If he defeats her, he will become the Palmetto State’s first elected black Senator. He was appointed to his current position by Governor Nikki Haley following Sen. Jim DeMint’s resignation. The winner in November will serve the last two years of that unexpired term.
Senior U. S. Senator Lindsey Graham scored an equally impressive win by capturing sixty two per cent of the vote statewide against a crowded field of six candidates. Graham avoided a runoff, although his percentage was eight points lower in Anderson County than across the state. He faces Democrat Brad Hutto in November.
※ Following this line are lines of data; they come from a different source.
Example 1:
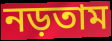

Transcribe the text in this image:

নড়তাম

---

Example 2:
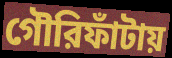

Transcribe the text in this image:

গৌরিফাঁটায়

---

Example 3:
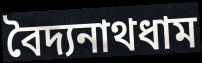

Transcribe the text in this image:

বৈদ্যনাথধাম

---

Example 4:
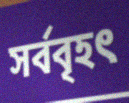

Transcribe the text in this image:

সর্ববৃহৎ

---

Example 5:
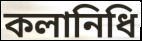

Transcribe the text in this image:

কলানিধি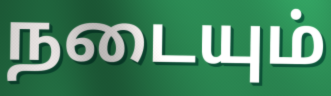
நடையும்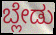
ಬ್ಲೇಡು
While there will be runoffs for some of the state offices that were at stake in yesterday’s primaries, local races were all decided, with few if any close results.
Former state attorney general Henry McMaster will face either former Governor Carroll Campbell’s son Mike Campbell, or Pat McKinney in a runoff on June 24. Both men received twenty four per cent of the vote statewide, although McKinney garnered almost twenty eight per cent in Anderson County.
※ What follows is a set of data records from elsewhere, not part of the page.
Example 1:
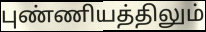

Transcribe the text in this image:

புண்ணியத்திலும்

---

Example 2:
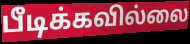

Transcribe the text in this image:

பீடிக்கவில்லை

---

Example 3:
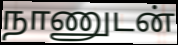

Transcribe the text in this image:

நாணுடன்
The winner of the tie may not be determined until the election results are certified later this week. The runoff winner will face Democrat Bakari Sellers in November.
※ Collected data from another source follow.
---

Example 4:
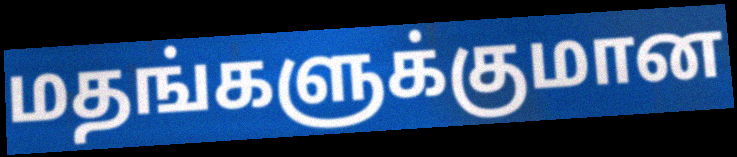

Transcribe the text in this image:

மதங்களுக்குமான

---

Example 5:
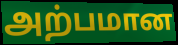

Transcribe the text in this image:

அற்பமானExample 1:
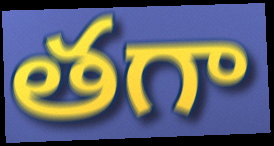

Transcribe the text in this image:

తగా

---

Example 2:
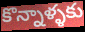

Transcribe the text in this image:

కొన్నాళ్ళకు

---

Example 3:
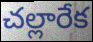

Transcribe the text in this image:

చల్లారేక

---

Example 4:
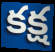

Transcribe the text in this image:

కక్ష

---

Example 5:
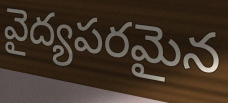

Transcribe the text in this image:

వైద్యపరమైన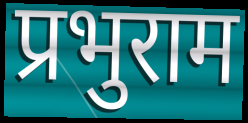
प्रभुरामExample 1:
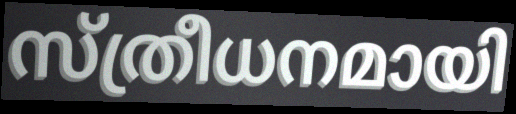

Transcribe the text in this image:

സ്ത്രീധനമായി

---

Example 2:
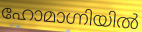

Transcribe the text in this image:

ഹോമാഗ്നിയിൽ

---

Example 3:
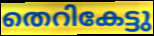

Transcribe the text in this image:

തെറികേട്ടു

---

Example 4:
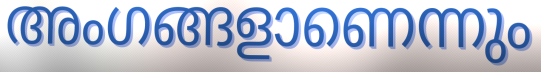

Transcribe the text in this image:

അംഗങ്ങളാണെന്നും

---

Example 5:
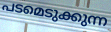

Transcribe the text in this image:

പടമെടുക്കുന്ന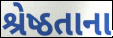
શ્રેષ્ઠતાના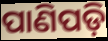
ପାଣିପଡ଼ି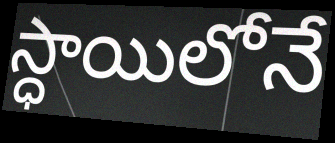
స్ధాయిలోనే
Incumbent Curtis Loftis drew almost fifty eight per cent of the vote locally, while on his way to retaining his position as state treasurer.
Not surprisingly, the crowded race for state superintendent of education resulted in runoffs in both the Republican and Democratic primaries. Sally Atwater, with just over twenty one percent of the vote will face Molly Spearman, with just over twenty per cent, in the Republican runoff. On the Democratic side, Sheila Gallagher and Tom Thompson will face off.
Bob Livingston won the Adjutant General’s race with sixty four per cent of the vote, a figure matched by incumbent Secretary of Agriculture Hugh Weathers.
Perhaps one of the evening’s largest surprises locally came with incumbent Representative Don Bowen’s loss in the District Eight House race. Newcomer Jonathon Hill handily defeated Bowen, with almost fifty eight per cent of the vote. Incumbent Probate Judge Martha Newton defeated Judge Dan Sharp with fifty eight per cent of the vote as well.
Such margins were common in the County Council races also. In District Three, Mitchell Cole unseated incumbent Eddie Moore handily with just under sixty per cent of the vote, while incumbent Tom Allen defeated Anderson attorney Kurt Gibson in the District Four Council race with fifty eight per cent. Current Council chairman Tommy Dunn struggled early against second time opponent Deny Floyd before pulling away for a victory with fifty five per cent of the vote.
In the Greenville County Council race for District 26, Lynn Ballard won forty three per cent of the vote, while Todd Frederick finished second with twenty four per cent. Piedmont Public Service Commission Chairman Ed Poore finished third with eighteen per cent and Buddy Dyer garnered fifteen per cent.